So water can contain only one mineral at a time? How fascinating.
You obviously weren’t paying attention, or you would have noticed that they determined that the flesh didn’t rot away–it was eaten away.
Furthermore, crystals can form much more quickly than you seem to think.
“Crystals should begin to grow within 24 hours.”
And this experiment–albeit with very small crystals–takes only 30 minutes.
Things may have changed in the last 3 years, but when my wife was teaching high school drama I was looking at some of her play catalogs, and noticed that Rocky Horror Show performance rights were only available to professional theaters. No community theaters, no colleges, and high schools were right out.
It’s not unusual for plays to have restrictions on who can perform them, or even exclusive arrangements such as if a professional dinner theater is doing a play, there might be a clause that no one else within a certain range can do that play until the dinner theater’s run is finished.

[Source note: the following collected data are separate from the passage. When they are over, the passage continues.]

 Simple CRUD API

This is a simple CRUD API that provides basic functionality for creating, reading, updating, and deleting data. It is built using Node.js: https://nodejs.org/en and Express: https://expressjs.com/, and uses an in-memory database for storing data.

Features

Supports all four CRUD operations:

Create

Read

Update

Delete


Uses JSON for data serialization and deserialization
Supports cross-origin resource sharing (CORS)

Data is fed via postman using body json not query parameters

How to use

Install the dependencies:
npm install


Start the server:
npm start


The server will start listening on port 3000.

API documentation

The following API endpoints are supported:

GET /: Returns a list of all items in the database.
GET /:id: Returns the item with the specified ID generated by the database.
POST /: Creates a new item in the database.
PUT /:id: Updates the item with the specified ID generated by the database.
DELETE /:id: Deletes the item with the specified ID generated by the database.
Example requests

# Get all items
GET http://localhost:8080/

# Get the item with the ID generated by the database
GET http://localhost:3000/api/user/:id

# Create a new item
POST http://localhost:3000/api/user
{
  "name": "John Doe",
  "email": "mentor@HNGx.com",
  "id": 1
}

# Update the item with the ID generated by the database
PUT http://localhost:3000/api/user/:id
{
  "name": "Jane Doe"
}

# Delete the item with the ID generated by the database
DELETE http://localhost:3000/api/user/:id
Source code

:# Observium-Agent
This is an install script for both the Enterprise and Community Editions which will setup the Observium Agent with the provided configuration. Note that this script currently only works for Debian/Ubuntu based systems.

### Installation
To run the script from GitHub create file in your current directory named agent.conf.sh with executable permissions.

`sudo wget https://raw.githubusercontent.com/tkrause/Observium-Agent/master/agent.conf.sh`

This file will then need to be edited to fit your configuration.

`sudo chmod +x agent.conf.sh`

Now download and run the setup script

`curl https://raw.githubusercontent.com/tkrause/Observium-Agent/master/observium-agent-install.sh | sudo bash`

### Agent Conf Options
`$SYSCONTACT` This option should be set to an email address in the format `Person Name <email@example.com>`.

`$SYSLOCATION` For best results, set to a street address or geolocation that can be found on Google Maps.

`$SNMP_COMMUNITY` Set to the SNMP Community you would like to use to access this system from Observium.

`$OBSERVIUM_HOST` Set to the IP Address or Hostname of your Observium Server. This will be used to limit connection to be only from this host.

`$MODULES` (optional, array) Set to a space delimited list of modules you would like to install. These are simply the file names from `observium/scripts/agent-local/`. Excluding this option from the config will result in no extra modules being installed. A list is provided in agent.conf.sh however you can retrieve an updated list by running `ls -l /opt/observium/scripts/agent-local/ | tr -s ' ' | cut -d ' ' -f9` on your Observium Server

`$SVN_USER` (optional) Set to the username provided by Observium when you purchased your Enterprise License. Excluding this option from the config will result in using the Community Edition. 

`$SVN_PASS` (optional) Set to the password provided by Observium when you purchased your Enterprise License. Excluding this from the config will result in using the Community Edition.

But the minerals magically aggregate themselves into large separate crystals within days.
Begin to grow. You can grow really nice lattices of salt crystals within a very short period of time (use a charcoal briquette). These feathery creations fall apart at the slightest touch. The crystals in Bones were so hard and attached so well that removing them was a major subplot. That doesn’t happen in real life.

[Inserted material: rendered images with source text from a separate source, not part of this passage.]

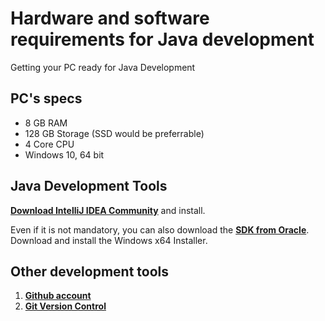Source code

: # Hardware and software requirements for Java development

Getting your PC ready for Java Development
## PC's specs
- 8 GB RAM
- 128 GB Storage (SSD would be preferrable)
- 4 Core CPU
- Windows 10, 64 bit

## Java Development Tools

**[Download IntelliJ IDEA   Community](https://www.jetbrains.com/idea/download/#section=windows)** and install.
 
Even if it is not mandatory, you can also download the **[SDK from Oracle](https://www.oracle.com/java/technologies/javase-jdk11-downloads.html)**. Download and install the Windows x64 Installer.

## Other development tools

1. **[Github account](https://github.com/join)**
1. **[Git Version Control](https://git-scm.com/downloads)**


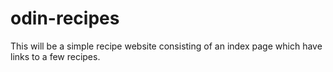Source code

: # odin-recipes
This will be a simple recipe website consisting of an index page which have links to a few recipes.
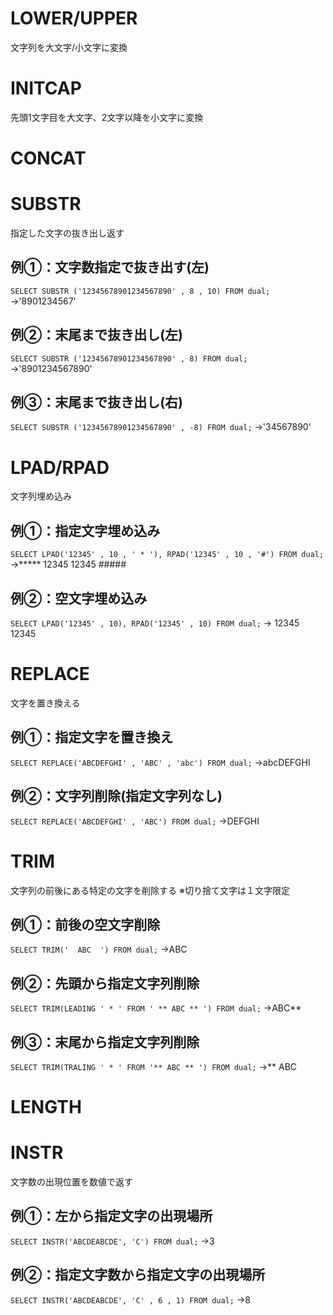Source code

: # LOWER/UPPER
文字列を大文字/小文字に変換
# INITCAP
先頭1文字目を大文字、2文字以降を小文字に変換
# CONCAT
# SUBSTR
指定した文字の抜き出し返す
## 例①：文字数指定で抜き出す(左)
`SELECT SUBSTR ('12345678901234567890' , 8 , 10) FROM dual;`
→'8901234567'
## 例②：末尾まで抜き出し(左)
`SELECT SUBSTR ('12345678901234567890' , 8) FROM dual;`
→'8901234567890'
## 例③：末尾まで抜き出し(右)
`SELECT SUBSTR ('12345678901234567890' , -8) FROM dual;`
→'34567890'
# LPAD/RPAD
文字列埋め込み
## 例①：指定文字埋め込み
`SELECT LPAD('12345' , 10 , ' * '), RPAD('12345' , 10 , '#') FROM dual;`
→***** 12345 12345 ##### 
## 例②：空文字埋め込み
`SELECT LPAD('12345' , 10), RPAD('12345' , 10) FROM dual;`
→       12345 12345       
# REPLACE
文字を置き換える
## 例①：指定文字を置き換え
`SELECT REPLACE('ABCDEFGHI' , 'ABC' , 'abc') FROM dual;`
→abcDEFGHI
## 例②：文字列削除(指定文字列なし)
`SELECT REPLACE('ABCDEFGHI' , 'ABC') FROM dual;`
→DEFGHI
# TRIM
文字列の前後にある特定の文字を削除する
※切り捨て文字は１文字限定
## 例①：前後の空文字削除
`SELECT TRIM('  ABC  ') FROM dual;`
→ABC
## 例②：先頭から指定文字列削除
`SELECT TRIM(LEADING ' * ' FROM ' ** ABC ** ') FROM dual;`
→ABC**
## 例③：末尾から指定文字列削除
`SELECT TRIM(TRALING ' * ' FROM '** ABC ** ') FROM dual;`
→** ABC
# LENGTH
# INSTR
文字数の出現位置を数値で返す
## 例①：左から指定文字の出現場所
`SELECT INSTR('ABCDEABCDE', 'C') FROM dual;`
→3
## 例②：指定文字数から指定文字の出現場所
`SELECT INSTR('ABCDEABCDE', 'C' , 6 , 1) FROM dual;`
→8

Even rock candy takes a week with ideal conditions: perfectly saturated still water.
Costner’s character was waiting on a printout of a list of registered gifts[spoiler]that included one that proved there was a relationship between the Secretary of Defense (Gene Hackman) and Susan Atwell (Sean Young)
It always looks so clean, sterile and high-tech, when at least in my experience, there were usually a series of cables running to the writeblocker and then to the original drive, and depending on how we did it, we might have had a separate external for the image to be placed on. Lots of cables and widgets and barcodes.
Plus, enCase and FTK aren’t nearly so sexy as whatever they show on TV.
To me the premise complained of by the OP doesn’t seem all that stupid. They have a writing in code, they have a key to that code, they decipher the code. Certainly no more stupid than searching for a “secretarial college” [Is there such a thing] or seeking out someone else to ask.
This third option is partly internet based I think and SDMB is a part of it. So often today people think that asking some stranger with unknown qualifications is a legitimate research method.